Texte à analyser:
· · ·

Après celle de Médiapart, celle du Point, celle de (Ségolène) Royal et celle de Rue89 : la rédaction de Politis a elle aussi été cambriolée, dans la nuit de samedi à dimanche.
Sans déconner : ça devient compliqué, de faire du journalisme d’investigation™, dans ce pays corrompu.
À Politis, comme à Levallois-Perret, y a des caméras de surveillance dans tous les coins.
(On les a mises là pour vérifier si des fois Michel Soudais profiterait pas qu’il est au bureau pour jouer au mahjong.)
Résultat : on a récupéré une image - un peu floue, certes - qui pourrait bien être celle de nos inattendus visiteurs.
On l’a montrée au capitaine Catarinabella, de la Brigade de répression des cambriolages de rédactions (BRCR) d’Ajaccio, mais ça ne lui a été d’aucun secours : « Je sais pas du tout qui ça peut-être, celui de gauche me dit vaguement quelque chose, mais non, vraiment, je ne vois pas », nous a-t-il expliqué.
Dommage.
Sinon, le fait notable est qu’il n’y avait aucune trace d’effraction - du style la serrure défoncée à grands coups de marteau : manifestement, les mecs avaient le code.
(E-D-W-Y-P-L-E-N-E-L-E-M-M-E-R-D-E-R-I-C-H-A-R-D-N-I-X-O-N [1].)
Autre détail propre à stimuler l’imagination, rien n’a été volé - sauf l’épais dossier où le chef Sieffert avait marqué en gros : « CE DOSSIER CONTIENT LES PREUVES ACCABLANTES DU FINANCEMENT DE LA CAMPAGNE D’(XXXXXXXX) PAR LE CARTEL DE MEDELLIN, MERCI DE PAS Y TOUCHER, SIOUPLAÎT ».
(Heureusement qu’on avait un double.)
Ça nous a pas vraiment surpris, note : ça faisait déjà un petit moment qu’on avait l’impression d’être surveillés.
(Voire : espionnés.)

· · ·

Consigne 1:
Répondez aux questions suivantes sur le texte à analyser :
(a) À quel moment la rédaction de Politis a-t-elle été cambriolée ?
(b) À qui l'image récupérée a-t-elle été montrée ?
(c) Qu'est-ce qui a été volé ?

· · ·

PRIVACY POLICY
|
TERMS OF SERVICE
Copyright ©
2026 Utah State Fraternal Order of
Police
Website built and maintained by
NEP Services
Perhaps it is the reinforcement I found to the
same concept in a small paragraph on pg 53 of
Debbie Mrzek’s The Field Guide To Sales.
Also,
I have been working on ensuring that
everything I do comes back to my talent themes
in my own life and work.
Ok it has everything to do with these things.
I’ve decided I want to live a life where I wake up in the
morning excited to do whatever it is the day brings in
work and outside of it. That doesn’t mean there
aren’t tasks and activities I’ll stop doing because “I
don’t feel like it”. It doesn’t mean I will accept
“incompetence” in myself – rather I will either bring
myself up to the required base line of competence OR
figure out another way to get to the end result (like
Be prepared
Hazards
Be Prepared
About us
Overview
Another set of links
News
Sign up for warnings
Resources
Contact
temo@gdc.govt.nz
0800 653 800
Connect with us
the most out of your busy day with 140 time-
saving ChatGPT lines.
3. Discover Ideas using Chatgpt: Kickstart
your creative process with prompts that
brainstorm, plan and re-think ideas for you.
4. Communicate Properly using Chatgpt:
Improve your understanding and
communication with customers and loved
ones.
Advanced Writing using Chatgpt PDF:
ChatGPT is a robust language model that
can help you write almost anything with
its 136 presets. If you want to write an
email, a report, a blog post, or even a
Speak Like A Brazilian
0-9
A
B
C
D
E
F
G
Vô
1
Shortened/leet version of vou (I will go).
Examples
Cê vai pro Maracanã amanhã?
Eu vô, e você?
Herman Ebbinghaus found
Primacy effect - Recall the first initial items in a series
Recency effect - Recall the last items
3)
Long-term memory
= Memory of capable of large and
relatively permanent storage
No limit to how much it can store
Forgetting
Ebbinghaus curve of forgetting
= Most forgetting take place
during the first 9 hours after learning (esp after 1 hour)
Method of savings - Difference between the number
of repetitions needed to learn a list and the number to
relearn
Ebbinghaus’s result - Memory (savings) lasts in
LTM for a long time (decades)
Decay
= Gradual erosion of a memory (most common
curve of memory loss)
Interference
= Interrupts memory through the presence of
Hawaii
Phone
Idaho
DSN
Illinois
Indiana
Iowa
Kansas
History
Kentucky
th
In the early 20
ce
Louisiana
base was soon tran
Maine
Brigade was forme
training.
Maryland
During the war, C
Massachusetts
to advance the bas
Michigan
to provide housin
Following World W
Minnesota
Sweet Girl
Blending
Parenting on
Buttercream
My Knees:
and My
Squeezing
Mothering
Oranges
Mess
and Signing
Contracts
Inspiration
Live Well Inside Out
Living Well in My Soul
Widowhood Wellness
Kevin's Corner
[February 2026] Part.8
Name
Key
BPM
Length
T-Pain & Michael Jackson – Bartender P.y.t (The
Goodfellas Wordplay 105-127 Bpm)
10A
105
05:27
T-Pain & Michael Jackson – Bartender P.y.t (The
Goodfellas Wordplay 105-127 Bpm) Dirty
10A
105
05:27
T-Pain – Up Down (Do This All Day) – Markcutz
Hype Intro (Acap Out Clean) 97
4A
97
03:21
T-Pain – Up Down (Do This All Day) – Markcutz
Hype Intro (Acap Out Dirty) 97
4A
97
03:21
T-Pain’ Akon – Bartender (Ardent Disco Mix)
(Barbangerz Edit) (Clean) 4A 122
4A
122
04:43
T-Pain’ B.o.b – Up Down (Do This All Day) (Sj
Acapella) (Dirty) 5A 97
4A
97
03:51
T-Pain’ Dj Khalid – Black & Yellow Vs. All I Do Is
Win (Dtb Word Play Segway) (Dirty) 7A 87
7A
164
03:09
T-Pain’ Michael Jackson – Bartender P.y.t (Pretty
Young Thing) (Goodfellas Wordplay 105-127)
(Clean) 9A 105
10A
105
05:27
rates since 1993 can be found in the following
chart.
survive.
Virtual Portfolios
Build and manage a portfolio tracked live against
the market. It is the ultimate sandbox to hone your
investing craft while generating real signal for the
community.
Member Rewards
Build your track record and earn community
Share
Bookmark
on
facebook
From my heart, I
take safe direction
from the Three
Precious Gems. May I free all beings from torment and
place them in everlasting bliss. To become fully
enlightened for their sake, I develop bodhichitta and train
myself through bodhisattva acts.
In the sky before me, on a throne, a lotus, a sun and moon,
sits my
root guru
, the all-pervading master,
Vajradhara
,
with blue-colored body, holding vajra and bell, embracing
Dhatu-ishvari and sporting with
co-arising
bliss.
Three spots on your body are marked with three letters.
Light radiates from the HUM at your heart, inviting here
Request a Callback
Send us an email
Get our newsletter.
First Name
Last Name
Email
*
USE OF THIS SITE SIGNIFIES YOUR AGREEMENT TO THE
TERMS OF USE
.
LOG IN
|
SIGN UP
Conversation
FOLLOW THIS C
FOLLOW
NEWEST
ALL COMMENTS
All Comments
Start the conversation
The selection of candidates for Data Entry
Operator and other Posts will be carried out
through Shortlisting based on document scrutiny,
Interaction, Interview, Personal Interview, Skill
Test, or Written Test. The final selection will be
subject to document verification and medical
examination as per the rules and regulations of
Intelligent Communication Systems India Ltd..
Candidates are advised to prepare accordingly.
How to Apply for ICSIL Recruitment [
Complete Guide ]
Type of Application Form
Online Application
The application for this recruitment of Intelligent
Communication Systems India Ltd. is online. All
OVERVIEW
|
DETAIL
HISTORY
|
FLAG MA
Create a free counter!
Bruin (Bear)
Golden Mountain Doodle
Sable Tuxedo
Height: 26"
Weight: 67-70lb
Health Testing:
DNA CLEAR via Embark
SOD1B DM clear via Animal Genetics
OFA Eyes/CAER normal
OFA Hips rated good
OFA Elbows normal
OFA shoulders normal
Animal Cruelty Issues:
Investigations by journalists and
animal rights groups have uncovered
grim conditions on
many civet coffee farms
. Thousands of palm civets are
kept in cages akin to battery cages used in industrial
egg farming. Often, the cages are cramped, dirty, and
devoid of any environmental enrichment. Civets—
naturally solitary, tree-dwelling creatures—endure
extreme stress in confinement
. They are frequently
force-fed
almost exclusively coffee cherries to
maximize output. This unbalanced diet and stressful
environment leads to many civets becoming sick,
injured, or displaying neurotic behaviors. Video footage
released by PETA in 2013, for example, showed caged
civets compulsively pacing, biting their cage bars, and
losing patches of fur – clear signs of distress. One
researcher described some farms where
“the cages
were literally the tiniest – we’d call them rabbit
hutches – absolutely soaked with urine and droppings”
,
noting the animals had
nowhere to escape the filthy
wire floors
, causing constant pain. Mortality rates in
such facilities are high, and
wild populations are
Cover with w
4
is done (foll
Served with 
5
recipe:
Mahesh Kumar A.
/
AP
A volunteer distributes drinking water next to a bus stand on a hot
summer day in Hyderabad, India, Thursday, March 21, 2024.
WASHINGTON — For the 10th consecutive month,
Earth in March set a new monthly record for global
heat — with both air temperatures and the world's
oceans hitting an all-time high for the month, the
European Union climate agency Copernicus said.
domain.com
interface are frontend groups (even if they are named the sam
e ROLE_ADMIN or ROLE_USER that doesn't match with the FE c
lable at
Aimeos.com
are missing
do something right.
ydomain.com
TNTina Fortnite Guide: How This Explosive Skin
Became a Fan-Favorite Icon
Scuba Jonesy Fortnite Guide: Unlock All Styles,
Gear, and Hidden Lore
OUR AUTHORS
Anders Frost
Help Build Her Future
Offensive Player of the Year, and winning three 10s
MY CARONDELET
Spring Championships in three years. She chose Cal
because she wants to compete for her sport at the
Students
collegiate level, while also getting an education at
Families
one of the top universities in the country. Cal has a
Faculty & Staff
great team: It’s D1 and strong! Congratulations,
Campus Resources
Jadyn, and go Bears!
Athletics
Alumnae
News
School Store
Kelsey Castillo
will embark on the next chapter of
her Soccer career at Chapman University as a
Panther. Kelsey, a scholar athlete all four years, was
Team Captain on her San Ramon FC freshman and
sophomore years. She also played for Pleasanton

· · ·

Consigne 2:
Recopiez sans rien changer les lignes des documents fournis, en partant du début de ces documents et en vous arrêtant après la ligne qui contient « Connect with us ».

Réponse 1:
(a) Dans la nuit de samedi à dimanche.
(b) Au capitaine Catarinabella, de la Brigade de répression des cambriolages de rédactions (BRCR) d'Ajaccio.
(c) Seulement l'épais dossier sur lequel le chef Sieffert avait écrit en gros un avertissement.

Réponse 2:
PRIVACY POLICY
|
TERMS OF SERVICE
Copyright ©
2026 Utah State Fraternal Order of
Police
Website built and maintained by
NEP Services
Perhaps it is the reinforcement I found to the
same concept in a small paragraph on pg 53 of
Debbie Mrzek’s The Field Guide To Sales.
Also,
I have been working on ensuring that
everything I do comes back to my talent themes
in my own life and work.
Ok it has everything to do with these things.
I’ve decided I want to live a life where I wake up in the
morning excited to do whatever it is the day brings in
work and outside of it. That doesn’t mean there
aren’t tasks and activities I’ll stop doing because “I
don’t feel like it”. It doesn’t mean I will accept
“incompetence” in myself – rather I will either bring
myself up to the required base line of competence OR
figure out another way to get to the end result (like
Be prepared
Hazards
Be Prepared
About us
Overview
Another set of links
News
Sign up for warnings
Resources
Contact
temo@gdc.govt.nz
0800 653 800
Connect with us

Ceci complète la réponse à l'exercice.